My attempts. My gut tells me that the integral only converges when $a-b>1$ and the convergence should not be uniform. (Since $\sin x$ may look like $x^{-1}$ in my experience. But I don’t know if I am right.) For the proof, first I found it hard to make an estimation using series expansions.
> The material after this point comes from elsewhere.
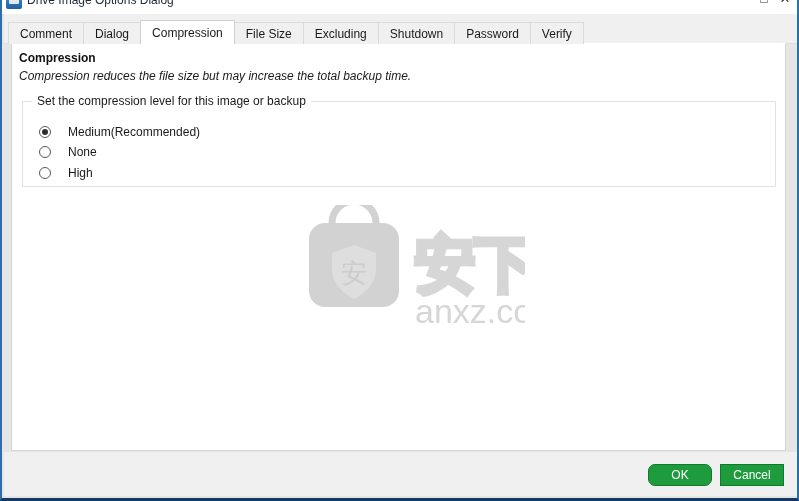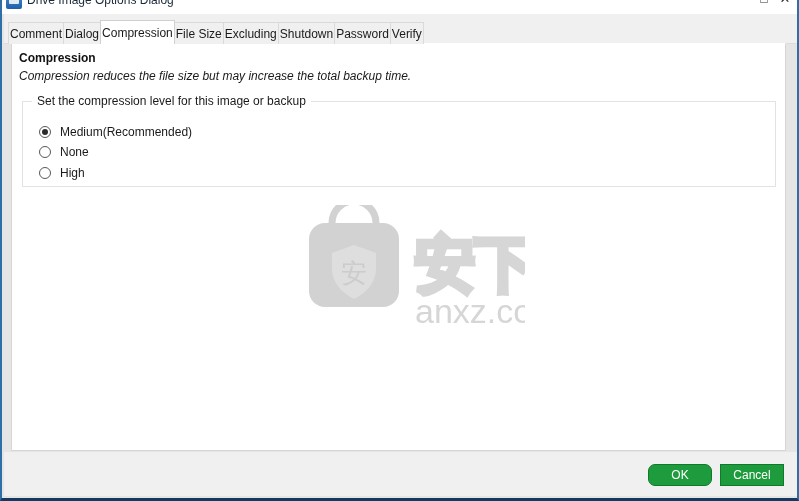"Comment" .tab { padding: 0 1px -> 0 11px }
Next I tried estimating the following hoping to apply Cauchy convergence theorem but also failed.
$$\int_{k\pi}^{(k+1)\pi}\frac{1}{1+x^a|\sin x|^b}\,\mathrm dx.$$
I would be extremely appreciative of any assistance!
Note that $\sin(x)\geq 2x/\pi$ for $x\in [0,\pi/2]$ and $|\sin(x)|$ is periodic with period $\pi$ and simmetry $\sin(x)=\sin(\pi-x)$. Therefore $$\begin{align}\int_{k\pi}^{(k+1)\pi}\frac{dx}{1+x^a|\sin x|^b}&\leq \int_{0}^{\pi}\frac{dx}{1+(k\pi)^a(\sin x)^b}\\ &\leq 2\int_{0}^{\pi/2}\frac{dx}{1+(Ax)^b}=\frac{2}{A}\int_{0}^{A\pi/2}\frac{dt}{1+t^b} \end{align}$$ where $A=\frac{2}{\pi}(k\pi)^{a/b}$.
Moreover, if $a>b$ then as $k\to +\infty$, $A\to +\infty$ and $$\frac{2}{A}\int_{0}^{A\pi/2}\frac{dt}{1+t^b}\leq \frac{2}{A}\int_{0}^{1}\frac{dt}{1+t^b}+\frac{2}{A}\int_{1}^{A\pi/2}\frac{dt}{t^b}=\frac{C_1}{k^{a/b}}+\frac{C_2}{k^{a}}.$$
It follows that we have uniform convergence at least when $a>b$ and $a>1$.